O 'Bendito' Fiado
Por Nemilson Vieira (*)
Num passado não tão distante, as vendas a prazos eram anotadas em cadernetas, cadernos, papel de pão, prateleiras…
A garantia formal das dívidas era quase desnecessário; a ‘palavra’ do freguês valia muito.
Essa cultura, com os anos vindouros, modificou e meu pai, antigo comerciante na minha cidade, queimou alguns cadernos cheios de anotações.
Discussões aconteciam bastante nesse tempo. Sem bons modos para cobrar, meu pai entrava em atritos facilmente com alguns fregueses inadimplentes, na hora das 'benditas' cobranças.
Com o aparecimento do cartão de crédito e débito (o chamado dinheiro de plástico) os prejuízos com essa antiga modalidade de vendas reduziram bastante.
Alguns fregueses não pagam mesmo, nem a luz para dormir; não honram os seus compromissos.
Por aqui o Miguel Pedreiro, não deixou um bom exemplo nesse sentido...
Por precaução dos calotes seu Dega, comerciante do Céu Azul, carregava a fama de não vender fiado. O homem era duro na queda. Alguma coisa saiu sim, sem o devido pagamento à vista; ninguém faz tanto malabarismo assim.
Dissera-me, antes de se aposentar, que nos seus trinta e sete anos por trás do balcão, no dinheiro de hoje julga ter perdido, com os fiados, uns mil reais. — Um grande feito!
Miguel Pedreiro (grande caloteiro da região) sabia da inflexibilidade do seu Dega, em não vender fiado e esperou a hora certa de dar o bote.
O comerciante estava de saída à Ipatinga, ia dar uma demão ao irmão, numa disputa dum cargo eletivo naquela jurisdição.
Já dentro do veículo que o levaria a essa cidade, estacionado à porta do seu comércio, fora abordado por Miguel.
— Queria tão-somente uma unidade de cigarro e uma dose de cachaça, para pagá-lo no dia seguinte, como sem falta (segundo ele).
A pressa é mesmo inimiga da perfeição…
O Dega não desceu do carro; pediu a esposa Corina, que o atendesse e partiu...

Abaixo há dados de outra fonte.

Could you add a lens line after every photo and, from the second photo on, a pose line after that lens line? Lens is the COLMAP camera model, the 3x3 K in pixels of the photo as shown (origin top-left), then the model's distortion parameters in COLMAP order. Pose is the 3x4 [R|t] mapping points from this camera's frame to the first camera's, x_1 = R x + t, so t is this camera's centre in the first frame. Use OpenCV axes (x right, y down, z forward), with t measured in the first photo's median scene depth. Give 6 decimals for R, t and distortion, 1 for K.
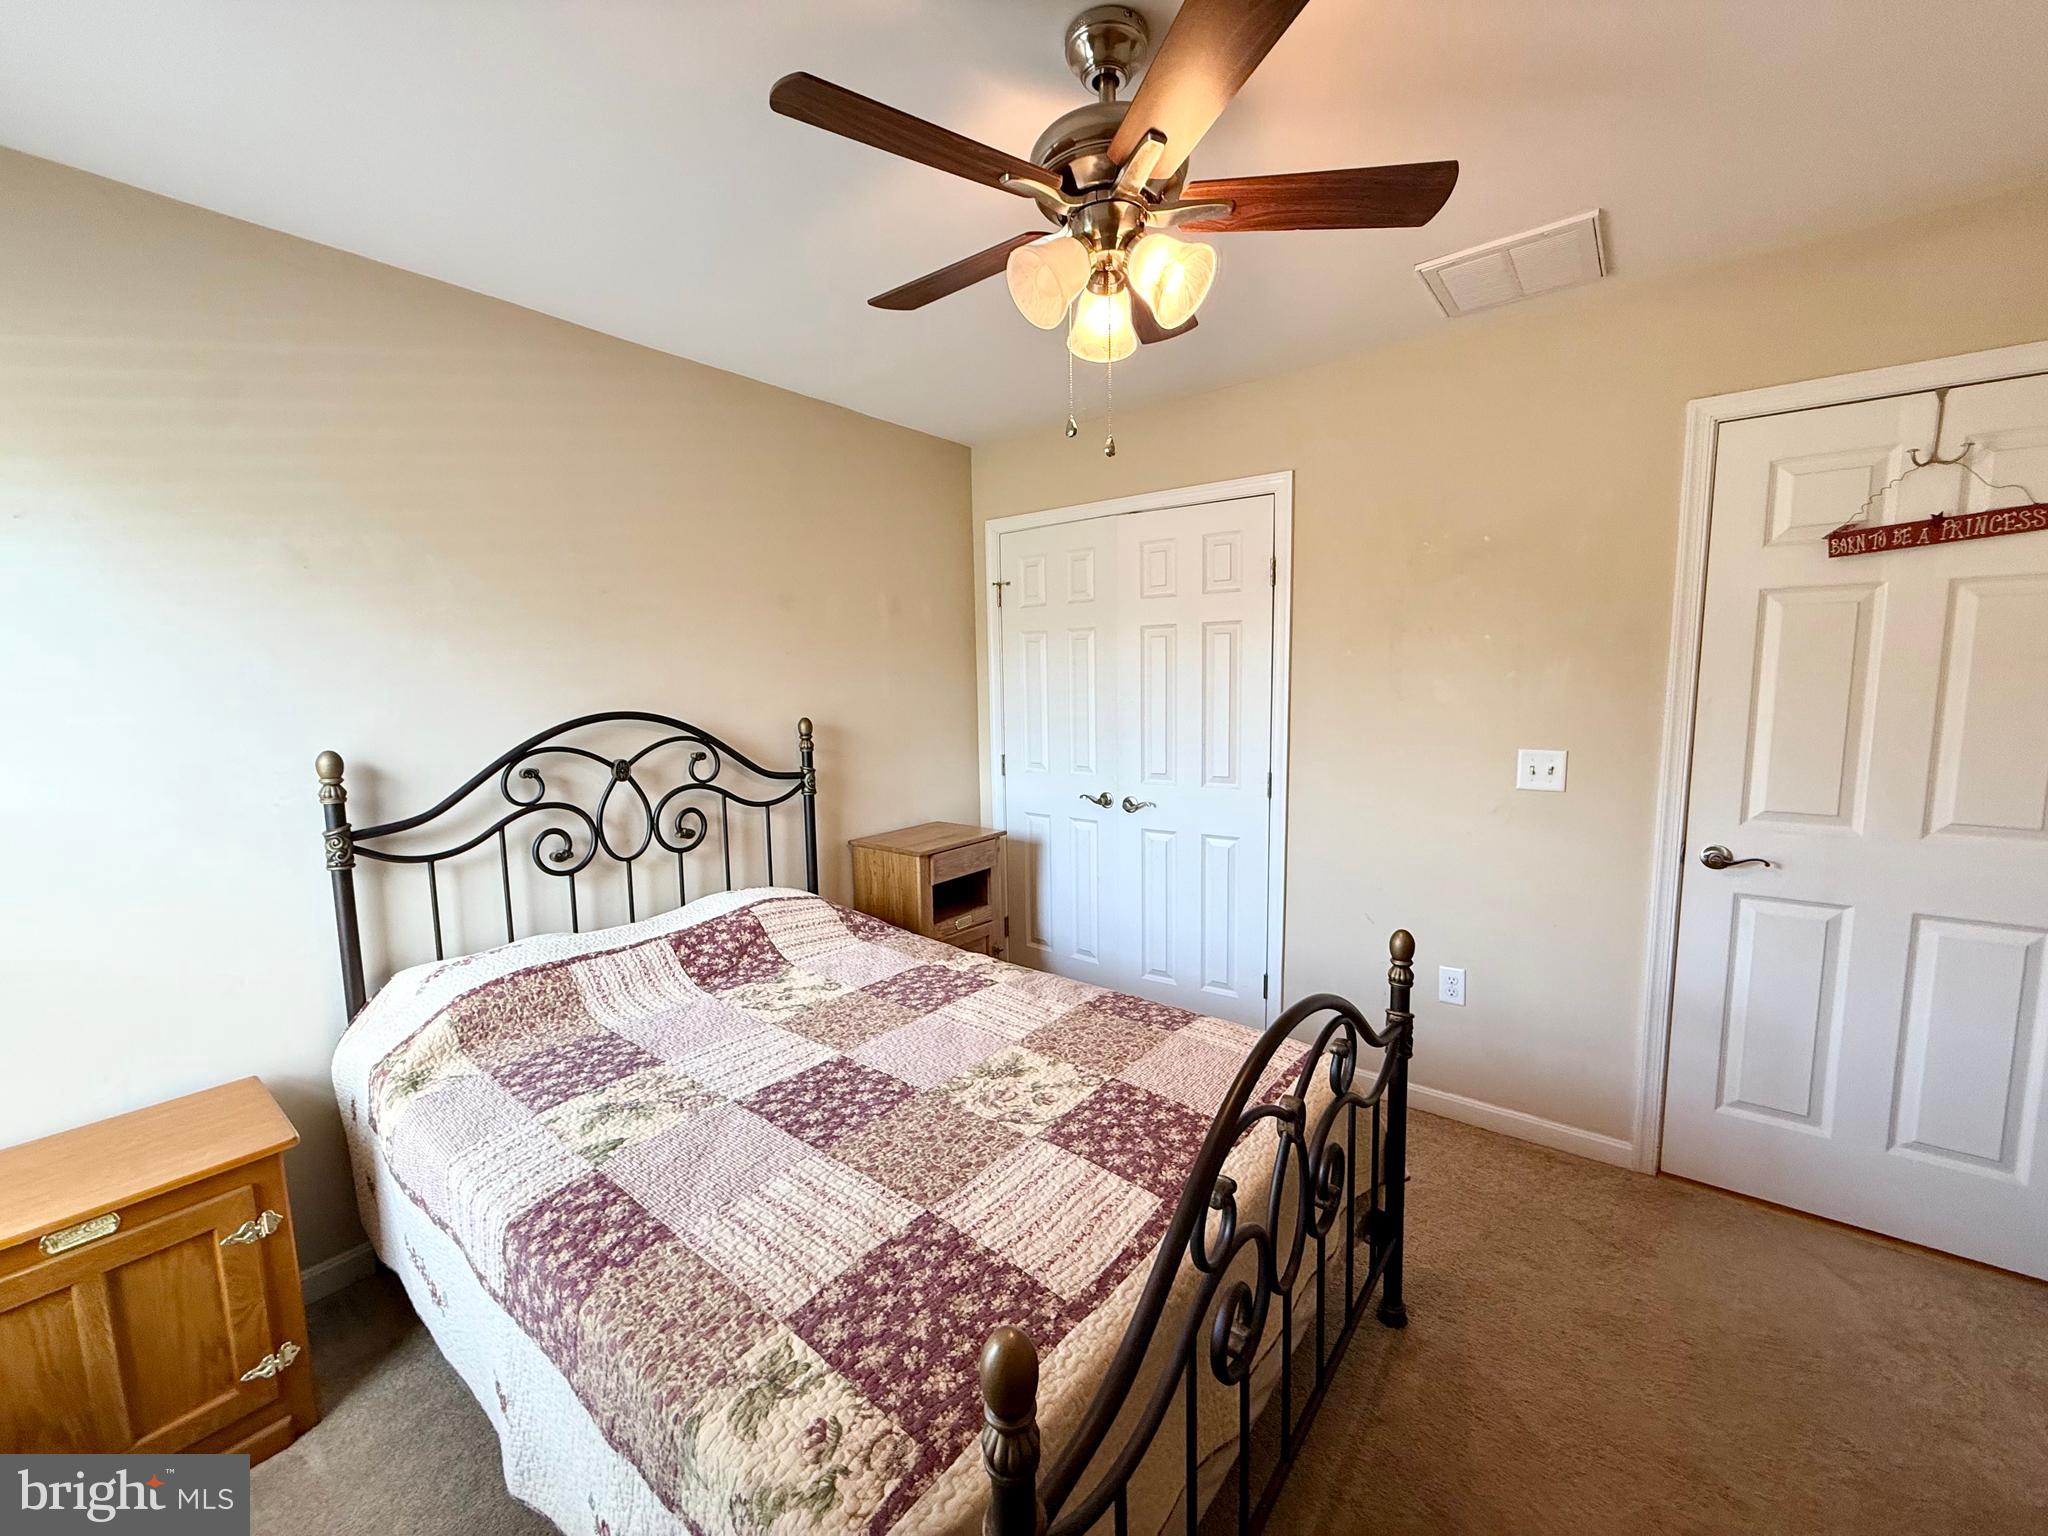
lens RADIAL K [[813.3, 0, 1016.2], [0, 813.3, 767.1], [0, 0, 1]] dist [0.000191, 0.000162]
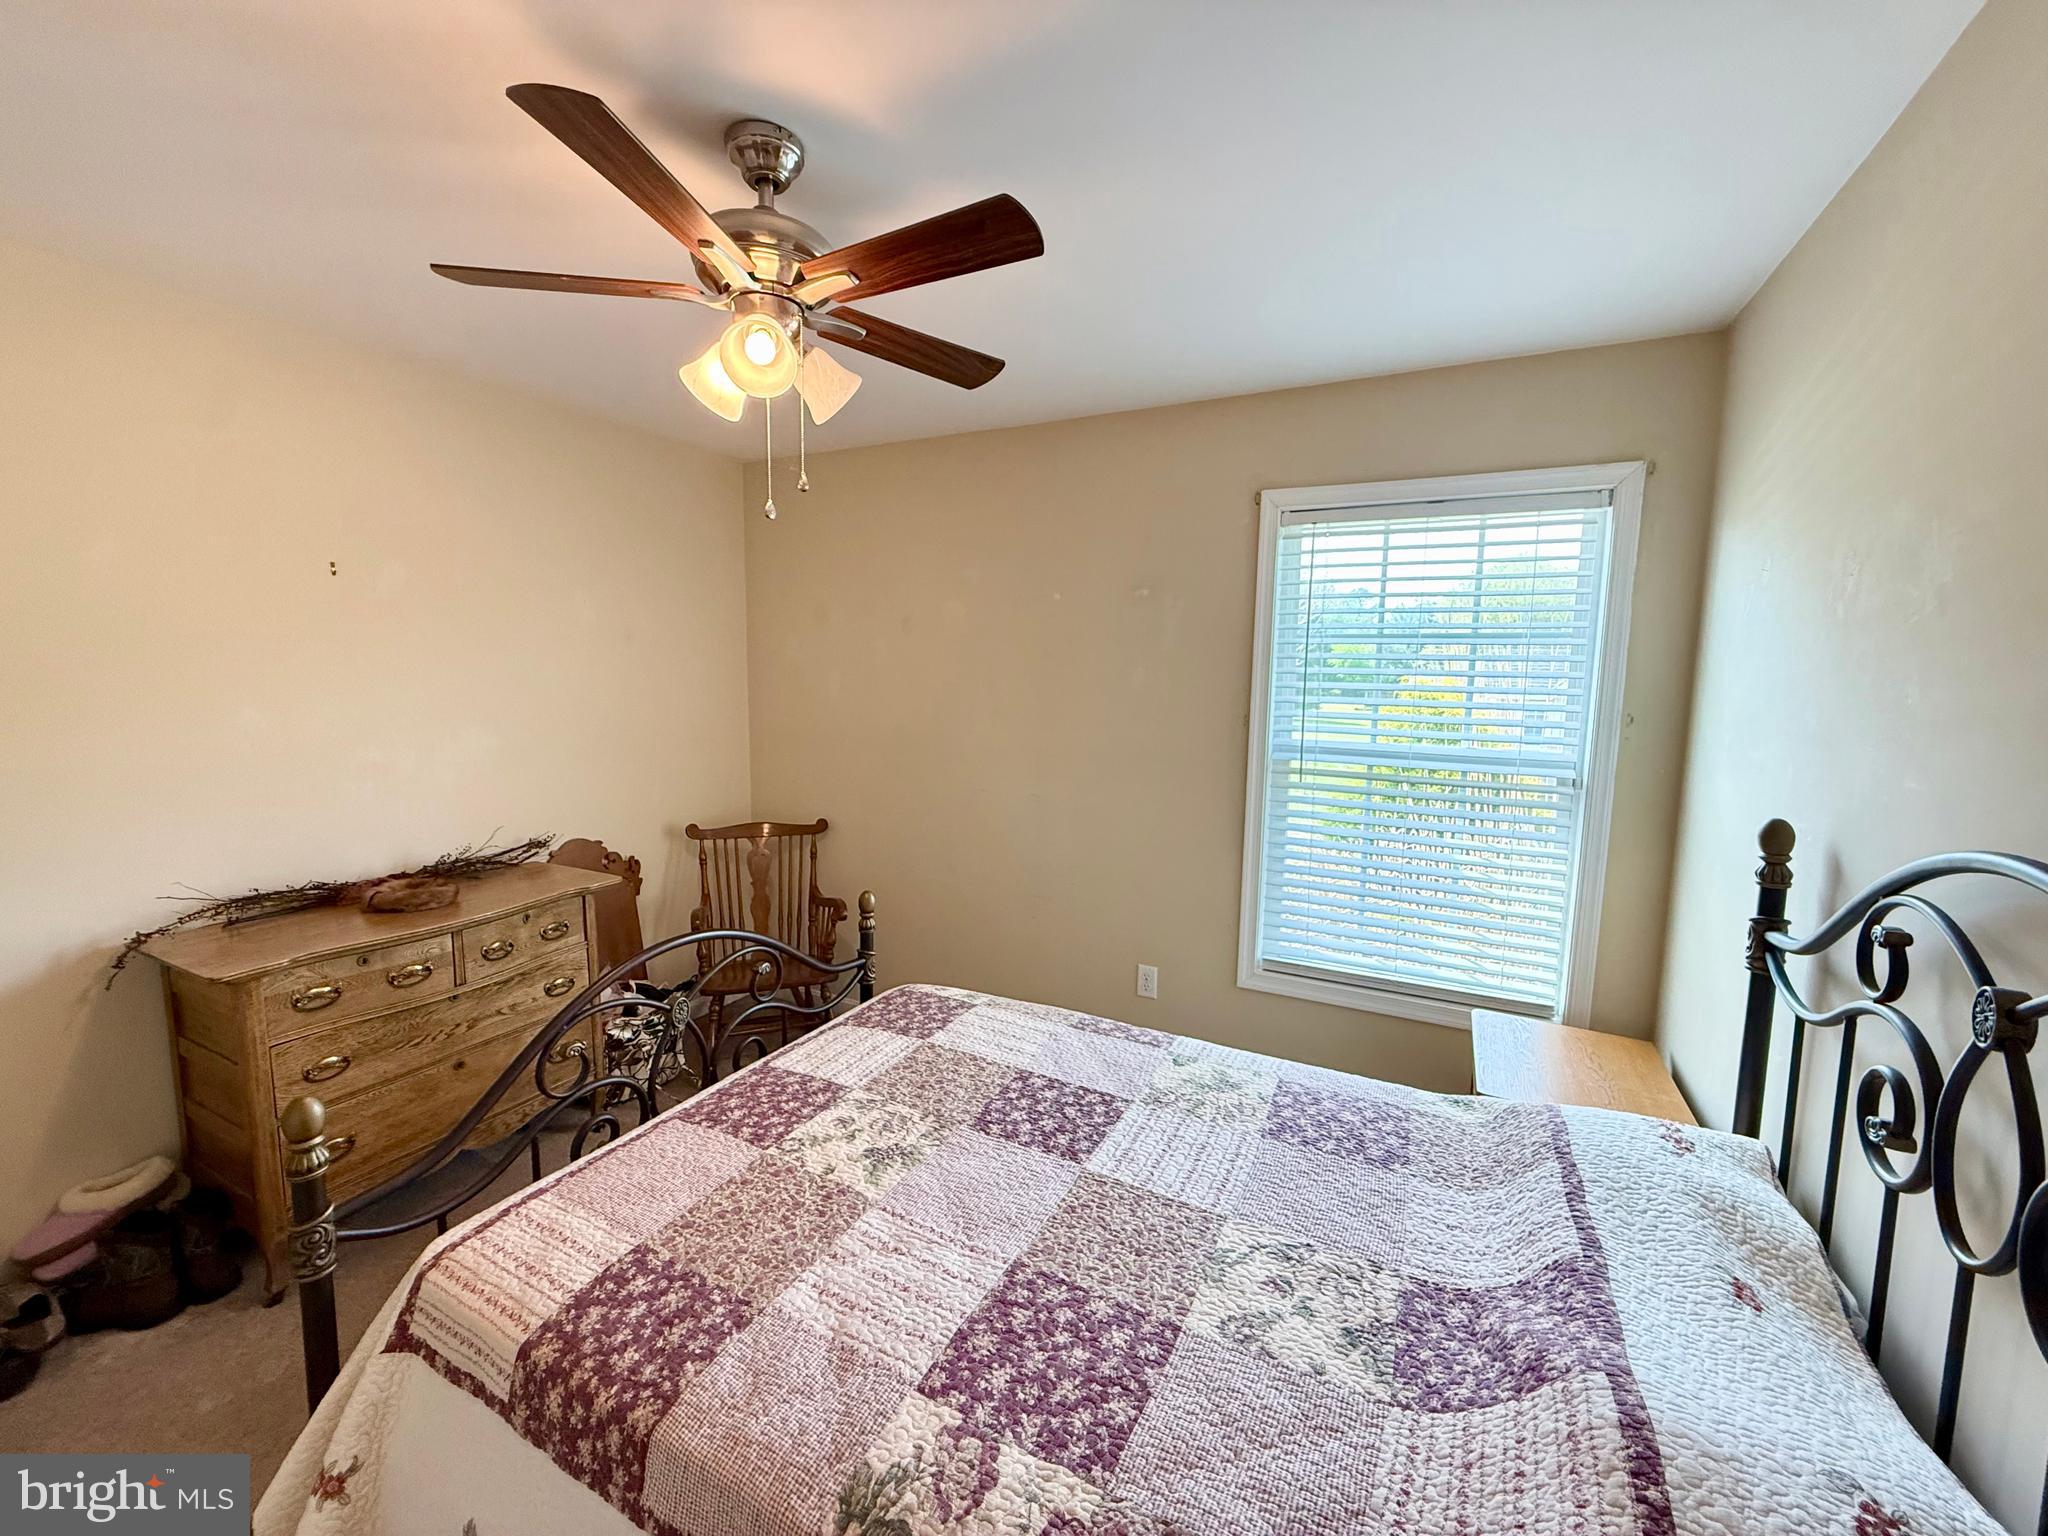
lens RADIAL K [[814.8, 0, 1024.0], [0, 814.8, 768.0], [0, 0, 1]] dist [-0.000073, 0.000441]
pose [[-0.980144, 0.022082, -0.197052, 0.002946], [-0.023903, 0.973374, 0.227973, -0.206011], [0.196839, 0.228157, -0.953519, 1.446213]]
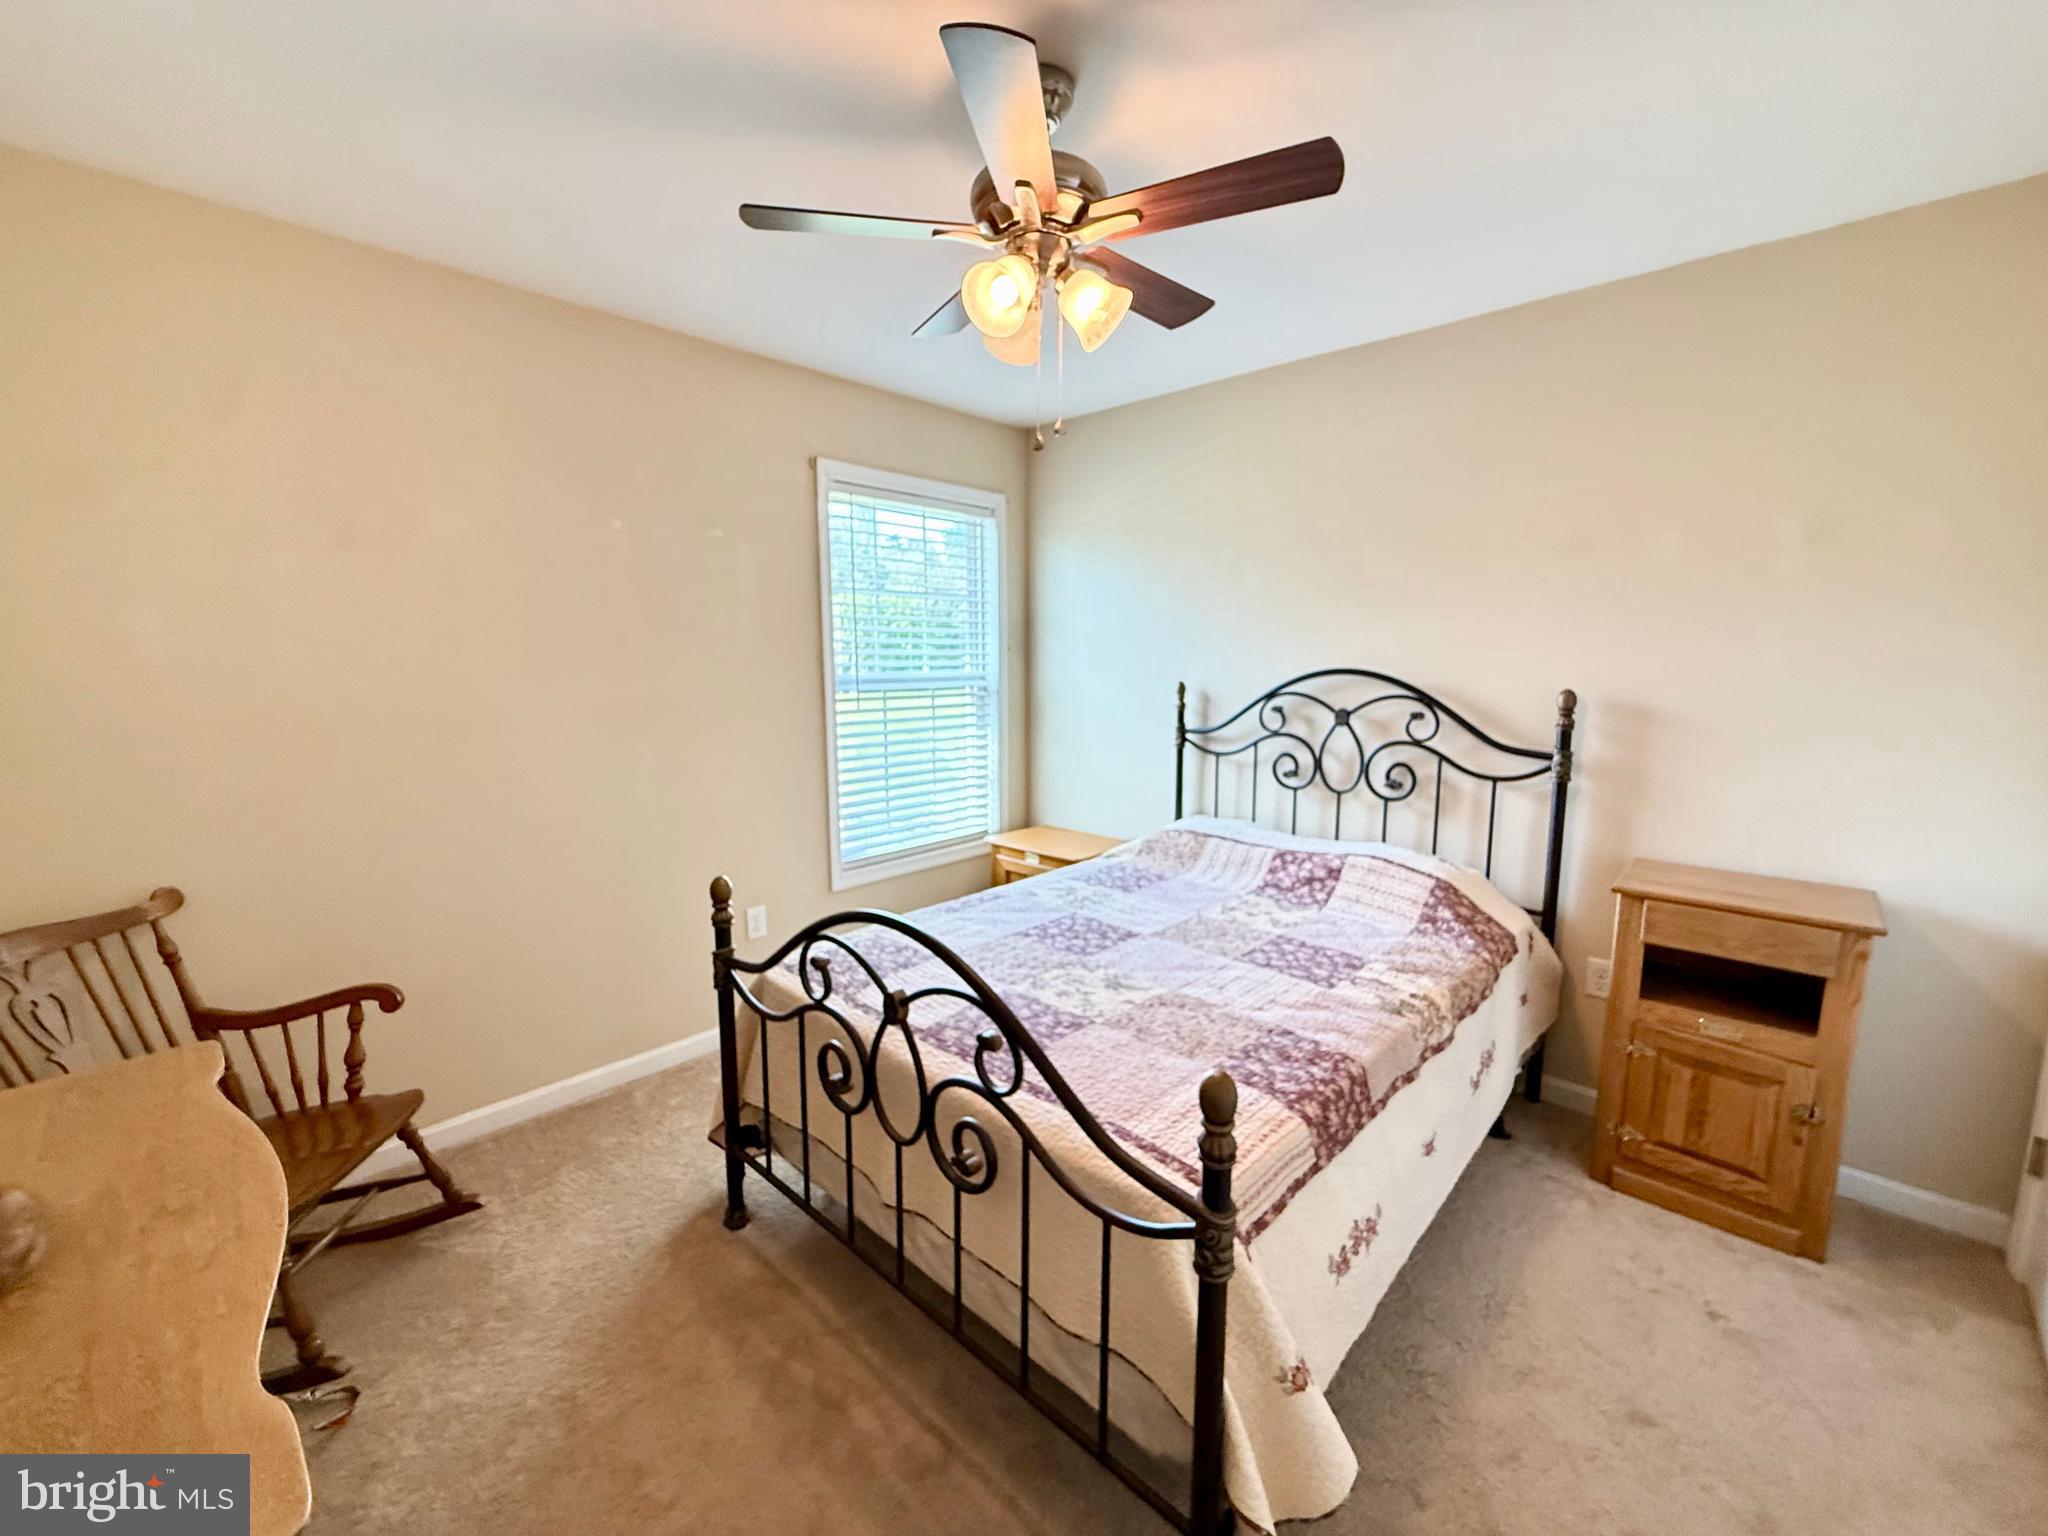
lens RADIAL K [[814.8, 0, 1024.0], [0, 814.8, 768.0], [0, 0, 1]] dist [-0.000073, 0.000441]
pose [[-0.084422, 0.159930, -0.983512, 0.876563], [-0.109597, 0.979556, 0.168694, -0.087162], [0.990384, 0.122032, -0.065168, 0.731913]]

Com a mulher o Miguel mudou a estória:
— O que o senhor deseja, seu Miguel?
— Bem… Vou pegar umas coisas com a senhora e conforme combinei com o seu Dega acertarei no seu regresso do interior.
Todos os dias Miguel estava lá a buscar mercadorias e dona Corina anotava tudo num caderno.
O comerciante demorou vinte e três dias para voltar de Ipatinga.
O estrago estava feito…
Ao saber que havia sido passado para trás, o velho empresário não morreu porque não era chegada a hora.
Com bastante ódio procurou uma pedra de amolar para afiar uma velha faca. Estava decidido a ensinar o Miguel a dar calotes nos outros.
Possuía armas de fogo, mas aquele serviço iria fazer, com a sua lâmina mortífera.
Sabia trabalhar com ela. Ia “furar os rins do infeliz.” — Disse.
“Procurei o sujeito por toda a redondeza, durante quatro dias e não o achei”
A pensar no o pior…
Apareceu uma pessoa que mudou o rumo da estória dos dois.
Nas suas andanças à procura do Miguel seu Dega encontrou-se com um amigo, num bar na Rua Elga Taveira.
— Tô lhe vendo meio diferente ultimamente, Dega! — Estranho mesmo!
— Estou à procura do Miguel há quatro dias, para matar. Contou-lhe os motivos e Perguntou se o amigo viu o tal.
— Eu vi-o sim, mais cedo, num caminhão de mudança, por certo estava a se mudar.
Com aquela informação do amigo desviou-se o foco, o furor do seu Dega…
Miguel Pedreiro continuava a dar os seus calotes do mesmo jeito pela região (não se mudara coisa alguma).
Tempos depois, Dega encontrou-se com o dito cujo, o Miguel, pelas ruas do bairro.
Mas, já estava desarmado (de arma e de ânimo) da vontade de fazer o mal a ele.
Lançou o seu ódio no mar do esquecimento.
*Nemilson Vieira de Morais,
Gestor Ambiental/Acadêmico Literário.